16 May 2007

From Trapeze to Trapiche

I HAVE JUST SURFACED from a rather good fill at the recently opened Buenos Aires Café, Blackheath Village, an almost messily eclectic Argentine with fewer than ten tables and a proprietor with a penchant for protein...
Amongst the jazz-tuned, bakelite phone ringing milieu replete with open plan kitchen bustle, unrestrained cooking odours trespass. Lycra-clad trapeze artists captured in print form gaze proudly towards diners (possibly this is the restaurateur in younger days?) Ineluctably, Blackheath babies wail to no avail just off Tranquil Vale.
I chomped through thick homemade port-imbrued Chorizo sausage (the Calvados version was still in production). My father had a spinach pastry glued with goats cheese. Tall Pampas pasture fillets served blue followed, rinsed down copiously with Broquel Bonarda '05, a dark, fruity wine incorporating cherry and blueberry with persuasively plush tannins. Traditionally an undervalued Piedmonte blending grape (there are many Italians in Argentina) I must admit rotating the bottle to the back label, the front resembling Johnnie Walker Gold.

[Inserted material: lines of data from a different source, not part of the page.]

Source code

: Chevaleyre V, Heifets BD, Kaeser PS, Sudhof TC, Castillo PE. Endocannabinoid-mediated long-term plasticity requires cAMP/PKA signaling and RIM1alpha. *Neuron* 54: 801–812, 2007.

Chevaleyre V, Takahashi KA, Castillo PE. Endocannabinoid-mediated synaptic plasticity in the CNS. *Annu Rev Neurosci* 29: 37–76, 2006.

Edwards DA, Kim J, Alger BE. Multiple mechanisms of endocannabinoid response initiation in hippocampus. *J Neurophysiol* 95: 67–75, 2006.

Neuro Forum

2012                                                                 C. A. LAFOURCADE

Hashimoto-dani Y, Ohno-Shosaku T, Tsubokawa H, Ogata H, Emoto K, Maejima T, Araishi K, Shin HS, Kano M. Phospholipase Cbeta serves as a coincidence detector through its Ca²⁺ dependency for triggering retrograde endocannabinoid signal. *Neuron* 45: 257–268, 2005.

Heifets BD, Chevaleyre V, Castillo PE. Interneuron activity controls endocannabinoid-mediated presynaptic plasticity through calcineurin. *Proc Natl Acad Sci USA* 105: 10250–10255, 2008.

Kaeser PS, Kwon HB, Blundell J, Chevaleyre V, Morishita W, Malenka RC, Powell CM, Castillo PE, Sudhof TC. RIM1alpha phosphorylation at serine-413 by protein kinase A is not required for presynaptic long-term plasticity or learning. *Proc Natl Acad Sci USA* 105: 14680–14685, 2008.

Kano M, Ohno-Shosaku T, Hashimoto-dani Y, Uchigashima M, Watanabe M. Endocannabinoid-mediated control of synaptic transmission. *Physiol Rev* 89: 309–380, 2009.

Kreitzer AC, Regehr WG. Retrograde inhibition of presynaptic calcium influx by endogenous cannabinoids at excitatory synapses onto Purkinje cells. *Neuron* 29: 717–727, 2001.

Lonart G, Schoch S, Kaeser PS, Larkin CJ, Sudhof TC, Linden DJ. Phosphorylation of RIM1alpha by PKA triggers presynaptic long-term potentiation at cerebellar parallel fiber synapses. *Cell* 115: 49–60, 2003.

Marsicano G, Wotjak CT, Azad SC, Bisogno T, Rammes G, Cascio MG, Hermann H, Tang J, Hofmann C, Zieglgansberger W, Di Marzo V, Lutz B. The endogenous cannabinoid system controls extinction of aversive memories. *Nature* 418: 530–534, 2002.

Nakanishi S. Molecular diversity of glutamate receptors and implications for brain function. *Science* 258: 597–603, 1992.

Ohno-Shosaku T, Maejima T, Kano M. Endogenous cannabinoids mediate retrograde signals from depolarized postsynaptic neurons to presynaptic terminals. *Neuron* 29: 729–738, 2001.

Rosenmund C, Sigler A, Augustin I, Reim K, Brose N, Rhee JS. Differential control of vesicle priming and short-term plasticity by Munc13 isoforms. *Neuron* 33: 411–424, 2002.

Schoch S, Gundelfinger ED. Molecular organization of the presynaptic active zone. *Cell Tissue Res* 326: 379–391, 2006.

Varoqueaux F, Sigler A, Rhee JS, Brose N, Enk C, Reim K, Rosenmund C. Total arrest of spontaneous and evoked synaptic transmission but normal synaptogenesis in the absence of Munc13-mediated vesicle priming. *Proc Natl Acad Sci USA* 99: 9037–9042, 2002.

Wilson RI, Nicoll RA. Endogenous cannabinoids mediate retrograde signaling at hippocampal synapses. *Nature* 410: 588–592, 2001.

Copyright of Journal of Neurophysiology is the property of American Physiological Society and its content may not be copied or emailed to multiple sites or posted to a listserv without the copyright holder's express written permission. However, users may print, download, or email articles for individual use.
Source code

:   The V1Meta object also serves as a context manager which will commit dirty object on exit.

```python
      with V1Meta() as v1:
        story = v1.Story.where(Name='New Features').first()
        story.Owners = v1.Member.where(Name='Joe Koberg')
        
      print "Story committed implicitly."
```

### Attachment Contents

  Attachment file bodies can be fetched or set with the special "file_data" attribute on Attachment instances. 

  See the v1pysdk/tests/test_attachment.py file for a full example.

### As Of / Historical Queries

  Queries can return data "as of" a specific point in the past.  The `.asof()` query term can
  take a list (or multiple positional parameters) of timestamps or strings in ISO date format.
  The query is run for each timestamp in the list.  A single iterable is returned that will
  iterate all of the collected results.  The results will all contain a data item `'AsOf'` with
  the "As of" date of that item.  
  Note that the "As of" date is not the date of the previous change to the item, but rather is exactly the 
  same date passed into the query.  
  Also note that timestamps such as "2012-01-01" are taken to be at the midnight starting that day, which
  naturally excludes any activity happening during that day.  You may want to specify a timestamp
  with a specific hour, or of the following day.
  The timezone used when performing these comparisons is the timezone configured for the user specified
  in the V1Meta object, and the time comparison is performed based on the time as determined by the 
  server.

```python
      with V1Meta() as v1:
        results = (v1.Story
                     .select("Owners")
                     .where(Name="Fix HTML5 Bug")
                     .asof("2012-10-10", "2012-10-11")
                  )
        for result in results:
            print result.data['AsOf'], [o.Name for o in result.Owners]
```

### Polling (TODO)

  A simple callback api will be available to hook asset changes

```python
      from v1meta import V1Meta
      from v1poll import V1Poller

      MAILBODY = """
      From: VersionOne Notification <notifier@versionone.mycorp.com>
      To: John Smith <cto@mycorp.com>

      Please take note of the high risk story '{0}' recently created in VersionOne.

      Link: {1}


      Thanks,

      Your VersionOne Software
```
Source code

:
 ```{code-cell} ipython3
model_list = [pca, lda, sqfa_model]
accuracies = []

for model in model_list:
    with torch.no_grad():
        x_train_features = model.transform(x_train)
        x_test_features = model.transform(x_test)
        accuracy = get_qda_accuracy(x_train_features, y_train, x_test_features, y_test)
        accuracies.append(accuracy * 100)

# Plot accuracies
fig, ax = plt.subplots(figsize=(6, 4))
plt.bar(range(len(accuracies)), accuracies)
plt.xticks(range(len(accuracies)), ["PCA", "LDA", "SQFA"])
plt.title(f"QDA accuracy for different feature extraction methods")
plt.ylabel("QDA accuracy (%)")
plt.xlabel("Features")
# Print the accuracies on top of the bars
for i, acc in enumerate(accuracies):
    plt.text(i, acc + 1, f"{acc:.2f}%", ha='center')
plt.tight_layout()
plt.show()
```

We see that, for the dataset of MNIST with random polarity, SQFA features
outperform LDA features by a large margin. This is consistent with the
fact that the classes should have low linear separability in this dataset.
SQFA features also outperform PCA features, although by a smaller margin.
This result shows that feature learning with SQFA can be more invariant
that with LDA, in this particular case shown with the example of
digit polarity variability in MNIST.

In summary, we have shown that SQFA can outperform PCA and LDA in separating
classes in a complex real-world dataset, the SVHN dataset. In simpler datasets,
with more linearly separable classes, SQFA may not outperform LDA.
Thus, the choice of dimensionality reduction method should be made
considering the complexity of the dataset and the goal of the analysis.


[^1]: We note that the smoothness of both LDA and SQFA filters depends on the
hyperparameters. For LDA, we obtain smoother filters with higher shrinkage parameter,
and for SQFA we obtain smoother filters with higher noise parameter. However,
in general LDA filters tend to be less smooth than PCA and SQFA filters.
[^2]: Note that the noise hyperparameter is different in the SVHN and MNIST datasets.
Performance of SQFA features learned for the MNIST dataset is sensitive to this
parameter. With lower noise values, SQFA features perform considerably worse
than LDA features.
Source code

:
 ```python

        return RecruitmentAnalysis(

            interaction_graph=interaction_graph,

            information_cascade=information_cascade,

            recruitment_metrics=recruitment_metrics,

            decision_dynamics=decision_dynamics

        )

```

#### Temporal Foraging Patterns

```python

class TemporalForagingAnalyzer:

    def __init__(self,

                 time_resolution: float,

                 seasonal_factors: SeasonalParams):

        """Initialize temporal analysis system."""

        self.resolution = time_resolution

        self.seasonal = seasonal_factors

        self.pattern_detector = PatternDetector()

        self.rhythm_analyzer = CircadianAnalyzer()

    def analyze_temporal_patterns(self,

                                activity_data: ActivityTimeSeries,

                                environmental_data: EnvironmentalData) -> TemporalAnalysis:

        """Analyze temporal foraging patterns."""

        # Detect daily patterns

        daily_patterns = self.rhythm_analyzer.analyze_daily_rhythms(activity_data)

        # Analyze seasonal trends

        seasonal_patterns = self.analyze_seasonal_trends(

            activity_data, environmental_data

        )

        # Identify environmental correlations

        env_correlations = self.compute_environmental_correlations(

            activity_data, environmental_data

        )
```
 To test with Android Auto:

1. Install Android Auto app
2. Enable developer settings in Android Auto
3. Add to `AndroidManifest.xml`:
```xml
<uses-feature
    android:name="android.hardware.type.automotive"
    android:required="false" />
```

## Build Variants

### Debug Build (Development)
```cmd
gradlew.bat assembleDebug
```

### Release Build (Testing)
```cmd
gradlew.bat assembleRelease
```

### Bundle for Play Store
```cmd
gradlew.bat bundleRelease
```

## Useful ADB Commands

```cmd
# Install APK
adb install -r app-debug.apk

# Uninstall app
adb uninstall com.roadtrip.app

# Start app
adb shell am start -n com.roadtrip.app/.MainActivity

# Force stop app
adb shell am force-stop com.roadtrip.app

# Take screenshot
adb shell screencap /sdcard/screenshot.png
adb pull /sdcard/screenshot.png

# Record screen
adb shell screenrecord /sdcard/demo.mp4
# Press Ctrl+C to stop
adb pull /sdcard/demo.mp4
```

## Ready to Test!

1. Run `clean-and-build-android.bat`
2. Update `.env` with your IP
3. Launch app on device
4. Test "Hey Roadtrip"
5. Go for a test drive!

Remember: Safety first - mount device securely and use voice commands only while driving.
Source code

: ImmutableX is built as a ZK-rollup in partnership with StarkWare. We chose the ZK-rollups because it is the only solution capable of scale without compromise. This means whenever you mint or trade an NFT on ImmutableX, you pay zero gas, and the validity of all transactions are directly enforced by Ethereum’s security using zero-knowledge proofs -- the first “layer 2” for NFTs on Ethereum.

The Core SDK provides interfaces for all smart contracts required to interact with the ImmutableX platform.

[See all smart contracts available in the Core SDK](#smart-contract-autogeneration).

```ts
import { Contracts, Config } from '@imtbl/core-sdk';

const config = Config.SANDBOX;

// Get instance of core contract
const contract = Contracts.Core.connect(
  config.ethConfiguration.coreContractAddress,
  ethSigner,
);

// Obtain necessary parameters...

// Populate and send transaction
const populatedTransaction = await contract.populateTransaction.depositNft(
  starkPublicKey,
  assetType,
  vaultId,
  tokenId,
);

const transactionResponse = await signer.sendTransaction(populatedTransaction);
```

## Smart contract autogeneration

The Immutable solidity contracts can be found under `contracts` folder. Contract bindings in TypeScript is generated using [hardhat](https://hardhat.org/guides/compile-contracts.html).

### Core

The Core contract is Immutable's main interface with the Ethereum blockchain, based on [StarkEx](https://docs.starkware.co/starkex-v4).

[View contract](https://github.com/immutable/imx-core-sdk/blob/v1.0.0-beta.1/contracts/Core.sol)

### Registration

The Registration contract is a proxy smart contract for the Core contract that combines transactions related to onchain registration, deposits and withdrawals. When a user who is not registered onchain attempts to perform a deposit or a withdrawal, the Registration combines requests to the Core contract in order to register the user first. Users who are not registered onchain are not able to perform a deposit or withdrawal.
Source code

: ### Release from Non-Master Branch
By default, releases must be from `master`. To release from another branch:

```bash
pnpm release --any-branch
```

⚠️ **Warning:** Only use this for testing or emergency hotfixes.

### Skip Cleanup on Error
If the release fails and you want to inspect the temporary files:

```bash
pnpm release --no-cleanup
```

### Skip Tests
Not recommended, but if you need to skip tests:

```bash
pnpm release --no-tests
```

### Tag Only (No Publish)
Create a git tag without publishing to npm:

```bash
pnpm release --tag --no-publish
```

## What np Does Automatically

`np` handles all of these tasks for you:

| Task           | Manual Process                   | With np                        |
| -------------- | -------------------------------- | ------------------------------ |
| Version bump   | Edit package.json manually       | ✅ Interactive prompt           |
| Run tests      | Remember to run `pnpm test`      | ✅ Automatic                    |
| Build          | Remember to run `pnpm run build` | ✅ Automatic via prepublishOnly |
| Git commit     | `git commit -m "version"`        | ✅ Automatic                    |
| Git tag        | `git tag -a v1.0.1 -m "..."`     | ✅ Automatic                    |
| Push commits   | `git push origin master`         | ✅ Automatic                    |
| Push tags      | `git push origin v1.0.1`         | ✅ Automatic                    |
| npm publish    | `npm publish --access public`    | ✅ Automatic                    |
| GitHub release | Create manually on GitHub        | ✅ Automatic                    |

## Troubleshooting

Pisco, the national drink of both Chile and Peruvia followed in a dainty crystal glass belying the 78p/c ABV of this diced pear-scented, grape distilled Mighty Aphrodite. Dulce de Leche (slowly heated sweetened milk) coated crêpes and brazenly uncompromising, bitter coffees followed. Champion stuff.
*
Incidentally, B.A.C. is the only U.K. stockist I know of Alfajores, Havanna Cigar boxed brittle cake sandwiches with dulce de leche and chocolate filling, respectively. They take me back to my '94 South American foray.